In the entries below, copy only the lines from the one that contains "monotherapy in KRAS G12C mutant non" through the last line, exactly, and omit any pictures.

**Supplied data:**
==================================================
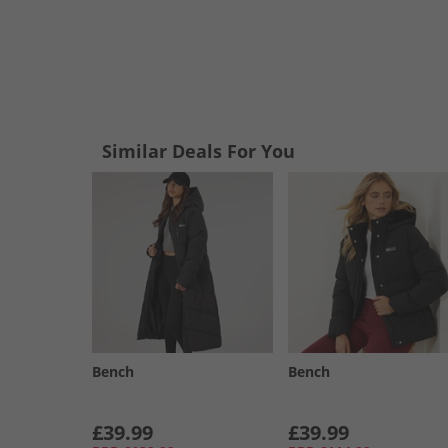
Similar Deals For You
Bench
Bench
£39.99
£39.99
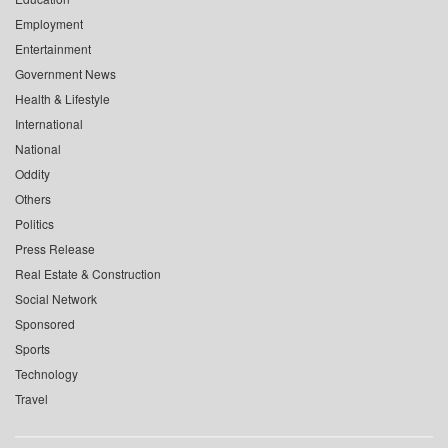
Employment
Entertainment
Government News
Health & Lifestyle
International
National
Oddity
Others
Politics
Press Release
Real Estate & Construction
Social Network
Sponsored
Sports
Technology
Travel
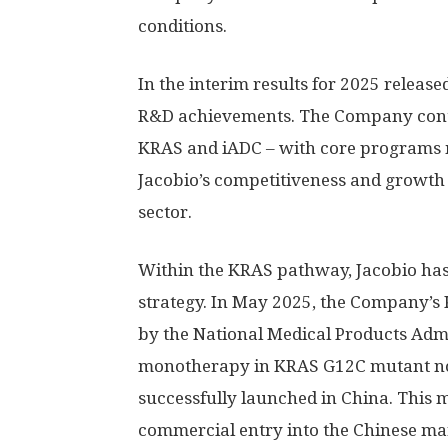
conditions.
In the interim results for 2025 releas
R&D achievements. The Company conti
KRAS and iADC – with core programs 
Jacobio’s competitiveness and growth 
sector.
Within the KRAS pathway, Jacobio ha
strategy. In
May 2025
, the Company’s 
by the National Medical Products Adm
monotherapy in KRAS G12C mutant non
successfully launched in
China
. This 
commercial entry into the Chinese mar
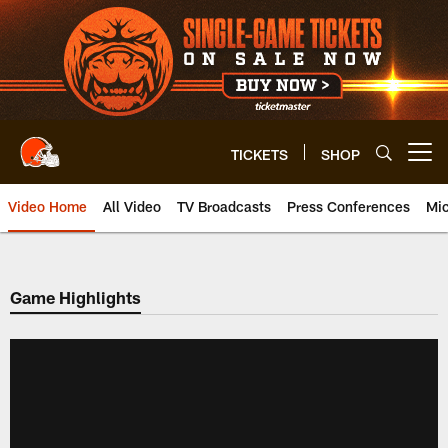
Skip
to
main
content
TICKETS
SHOP
Open menu button
Video Home
All Video
TV Broadcasts
Press Conferences
Mic
Game Highlights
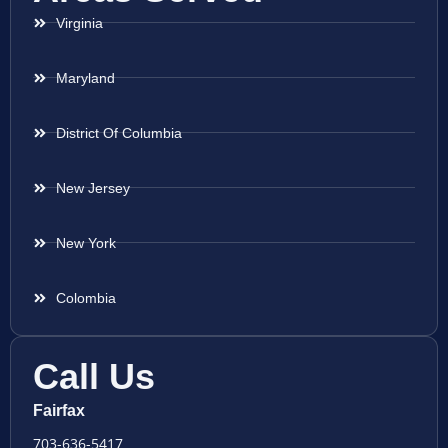
Virginia
Maryland
District Of Columbia
New Jersey
New York
Colombia
Call Us
Fairfax
703-636-5417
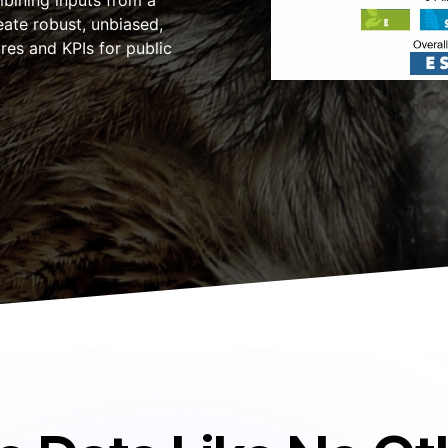
mbining inputs from a
ate robust, unbiased,
res and KPIs for public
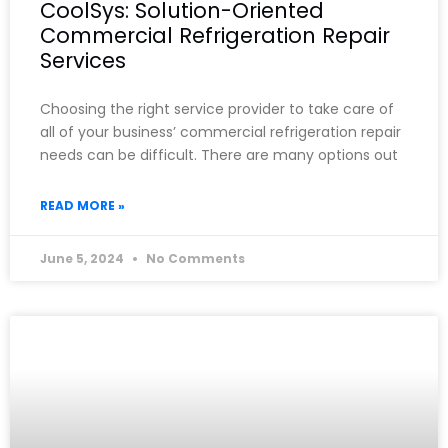
CoolSys: Solution-Oriented
Commercial Refrigeration Repair
Services
Choosing the right service provider to take care of
all of your business’ commercial refrigeration repair
needs can be difficult. There are many options out
READ MORE »
June 5, 2024
No Comments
==================================================
**Exercise answer:**
monotherapy in KRAS G12C mutant non
successfully launched in
China
. This 
commercial entry into the Chinese mar
Skip
to
main
content
TICKETS
SHOP
Open menu button
Video Home
All Video
TV Broadcasts
Press Conferences
Mic
Game Highlights
Virginia
Maryland
District Of Columbia
New Jersey
New York
Colombia
Call Us
Fairfax
703-636-5417
mbining inputs from a
ate robust, unbiased,
res and KPIs for public
CoolSys: Solution-Oriented
Commercial Refrigeration Repair
Services
Choosing the right service provider to take care of
all of your business’ commercial refrigeration repair
needs can be difficult. There are many options out
READ MORE »
June 5, 2024
No Comments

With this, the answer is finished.